Top of Extracted information

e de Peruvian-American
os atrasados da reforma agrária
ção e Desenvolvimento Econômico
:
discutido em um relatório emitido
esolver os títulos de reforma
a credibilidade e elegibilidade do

Bottom of Extracted information
Top of Extracted information

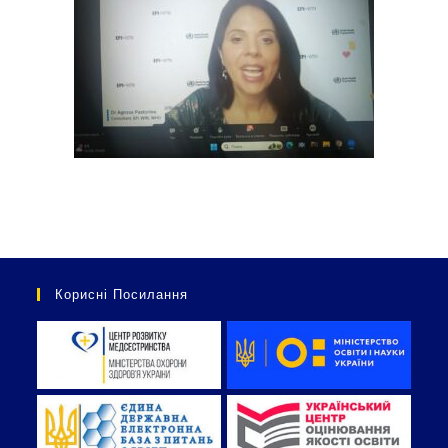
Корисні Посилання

Bottom of Extracted information

◆ Exercise directions
Copy the data from the line containing "e de Peruvian-American" through the line containing "a credibilidade e elegibilidade do", keeping both of those lines.

◆ Solution to this task
e de Peruvian-American
os atrasados da reforma agrária
ção e Desenvolvimento Econômico
:
discutido em um relatório emitido
esolver os títulos de reforma
a credibilidade e elegibilidade do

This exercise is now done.